◆ WHAT YOU WILL DO: Lay out the lines below as a numbered list, leaving out any blank lines.

◆ DATA FOR THE TASK:
● ● ● ● ● ● ●
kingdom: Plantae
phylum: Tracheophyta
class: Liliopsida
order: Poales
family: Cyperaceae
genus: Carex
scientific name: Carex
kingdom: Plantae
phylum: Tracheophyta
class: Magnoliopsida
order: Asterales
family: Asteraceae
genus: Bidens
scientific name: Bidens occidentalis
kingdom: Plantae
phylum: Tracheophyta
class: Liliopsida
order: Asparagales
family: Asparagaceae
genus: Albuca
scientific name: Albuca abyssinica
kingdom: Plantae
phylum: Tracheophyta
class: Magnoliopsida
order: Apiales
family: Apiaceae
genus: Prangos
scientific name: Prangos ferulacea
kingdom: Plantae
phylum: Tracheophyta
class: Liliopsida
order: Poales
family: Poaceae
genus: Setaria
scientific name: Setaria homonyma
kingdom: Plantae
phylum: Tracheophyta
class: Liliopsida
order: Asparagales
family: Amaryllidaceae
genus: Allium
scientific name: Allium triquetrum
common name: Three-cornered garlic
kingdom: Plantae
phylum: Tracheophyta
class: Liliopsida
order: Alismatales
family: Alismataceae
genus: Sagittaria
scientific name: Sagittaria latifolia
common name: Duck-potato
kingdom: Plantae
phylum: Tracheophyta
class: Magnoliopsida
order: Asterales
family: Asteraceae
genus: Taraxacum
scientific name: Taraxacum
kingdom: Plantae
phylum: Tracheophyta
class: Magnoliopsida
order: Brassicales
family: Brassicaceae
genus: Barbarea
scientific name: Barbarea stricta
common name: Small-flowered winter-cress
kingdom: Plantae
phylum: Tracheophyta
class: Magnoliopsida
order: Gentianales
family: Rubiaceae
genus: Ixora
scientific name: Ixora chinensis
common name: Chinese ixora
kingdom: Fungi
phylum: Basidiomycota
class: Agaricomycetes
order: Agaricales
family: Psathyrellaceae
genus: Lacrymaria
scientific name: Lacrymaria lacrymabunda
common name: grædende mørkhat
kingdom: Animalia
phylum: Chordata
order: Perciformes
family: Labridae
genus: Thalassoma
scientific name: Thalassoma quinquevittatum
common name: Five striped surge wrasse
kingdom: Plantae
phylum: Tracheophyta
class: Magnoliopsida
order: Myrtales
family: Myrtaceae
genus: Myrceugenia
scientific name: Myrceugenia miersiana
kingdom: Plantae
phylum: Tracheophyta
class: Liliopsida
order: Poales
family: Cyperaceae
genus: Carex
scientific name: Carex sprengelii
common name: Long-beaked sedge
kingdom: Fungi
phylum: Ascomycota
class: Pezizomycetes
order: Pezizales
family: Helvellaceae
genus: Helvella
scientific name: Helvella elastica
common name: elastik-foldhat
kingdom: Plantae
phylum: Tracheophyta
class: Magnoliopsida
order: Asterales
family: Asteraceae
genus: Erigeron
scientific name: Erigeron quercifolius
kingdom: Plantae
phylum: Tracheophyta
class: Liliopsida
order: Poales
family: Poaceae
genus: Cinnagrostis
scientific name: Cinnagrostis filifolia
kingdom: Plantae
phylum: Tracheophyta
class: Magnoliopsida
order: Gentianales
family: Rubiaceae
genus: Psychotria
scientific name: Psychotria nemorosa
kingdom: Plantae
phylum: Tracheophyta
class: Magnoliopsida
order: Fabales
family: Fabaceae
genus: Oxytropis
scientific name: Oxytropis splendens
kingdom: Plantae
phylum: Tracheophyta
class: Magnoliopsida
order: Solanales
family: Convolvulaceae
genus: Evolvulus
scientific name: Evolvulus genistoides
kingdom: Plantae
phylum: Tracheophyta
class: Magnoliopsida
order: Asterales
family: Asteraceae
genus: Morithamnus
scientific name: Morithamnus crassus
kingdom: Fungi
● ● ● ● ● ● ●
◆ THE COMPLETED TASK:
1. kingdom: Plantae
2. phylum: Tracheophyta
3. class: Liliopsida
4. order: Poales
5. family: Cyperaceae
6. genus: Carex
7. scientific name: Carex
8. kingdom: Plantae
9. phylum: Tracheophyta
10. class: Magnoliopsida
11. order: Asterales
12. family: Asteraceae
13. genus: Bidens
14. scientific name: Bidens occidentalis
15. kingdom: Plantae
16. phylum: Tracheophyta
17. class: Liliopsida
18. order: Asparagales
19. family: Asparagaceae
20. genus: Albuca
21. scientific name: Albuca abyssinica
22. kingdom: Plantae
23. phylum: Tracheophyta
24. class: Magnoliopsida
25. order: Apiales
26. family: Apiaceae
27. genus: Prangos
28. scientific name: Prangos ferulacea
29. kingdom: Plantae
30. phylum: Tracheophyta
31. class: Liliopsida
32. order: Poales
33. family: Poaceae
34. genus: Setaria
35. scientific name: Setaria homonyma
36. kingdom: Plantae
37. phylum: Tracheophyta
38. class: Liliopsida
39. order: Asparagales
40. family: Amaryllidaceae
41. genus: Allium
42. scientific name: Allium triquetrum
43. common name: Three-cornered garlic
44. kingdom: Plantae
45. phylum: Tracheophyta
46. class: Liliopsida
47. order: Alismatales
48. family: Alismataceae
49. genus: Sagittaria
50. scientific name: Sagittaria latifolia
51. common name: Duck-potato
52. kingdom: Plantae
53. phylum: Tracheophyta
54. class: Magnoliopsida
55. order: Asterales
56. family: Asteraceae
57. genus: Taraxacum
58. scientific name: Taraxacum
59. kingdom: Plantae
60. phylum: Tracheophyta
61. class: Magnoliopsida
62. order: Brassicales
63. family: Brassicaceae
64. genus: Barbarea
65. scientific name: Barbarea stricta
66. common name: Small-flowered winter-cress
67. kingdom: Plantae
68. phylum: Tracheophyta
69. class: Magnoliopsida
70. order: Gentianales
71. family: Rubiaceae
72. genus: Ixora
73. scientific name: Ixora chinensis
74. common name: Chinese ixora
75. kingdom: Fungi
76. phylum: Basidiomycota
77. class: Agaricomycetes
78. order: Agaricales
79. family: Psathyrellaceae
80. genus: Lacrymaria
81. scientific name: Lacrymaria lacrymabunda
82. common name: grædende mørkhat
83. kingdom: Animalia
84. phylum: Chordata
85. order: Perciformes
86. family: Labridae
87. genus: Thalassoma
88. scientific name: Thalassoma quinquevittatum
89. common name: Five striped surge wrasse
90. kingdom: Plantae
91. phylum: Tracheophyta
92. class: Magnoliopsida
93. order: Myrtales
94. family: Myrtaceae
95. genus: Myrceugenia
96. scientific name: Myrceugenia miersiana
97. kingdom: Plantae
98. phylum: Tracheophyta
99. class: Liliopsida
100. order: Poales
101. family: Cyperaceae
102. genus: Carex
103. scientific name: Carex sprengelii
104. common name: Long-beaked sedge
105. kingdom: Fungi
106. phylum: Ascomycota
107. class: Pezizomycetes
108. order: Pezizales
109. family: Helvellaceae
110. genus: Helvella
111. scientific name: Helvella elastica
112. common name: elastik-foldhat
113. kingdom: Plantae
114. phylum: Tracheophyta
115. class: Magnoliopsida
116. order: Asterales
117. family: Asteraceae
118. genus: Erigeron
119. scientific name: Erigeron quercifolius
120. kingdom: Plantae
121. phylum: Tracheophyta
122. class: Liliopsida
123. order: Poales
124. family: Poaceae
125. genus: Cinnagrostis
126. scientific name: Cinnagrostis filifolia
127. kingdom: Plantae
128. phylum: Tracheophyta
129. class: Magnoliopsida
130. order: Gentianales
131. family: Rubiaceae
132. genus: Psychotria
133. scientific name: Psychotria nemorosa
134. kingdom: Plantae
135. phylum: Tracheophyta
136. class: Magnoliopsida
137. order: Fabales
138. family: Fabaceae
139. genus: Oxytropis
140. scientific name: Oxytropis splendens
141. kingdom: Plantae
142. phylum: Tracheophyta
143. class: Magnoliopsida
144. order: Solanales
145. family: Convolvulaceae
146. genus: Evolvulus
147. scientific name: Evolvulus genistoides
148. kingdom: Plantae
149. phylum: Tracheophyta
150. class: Magnoliopsida
151. order: Asterales
152. family: Asteraceae
153. genus: Morithamnus
154. scientific name: Morithamnus crassus
155. kingdom: Fungi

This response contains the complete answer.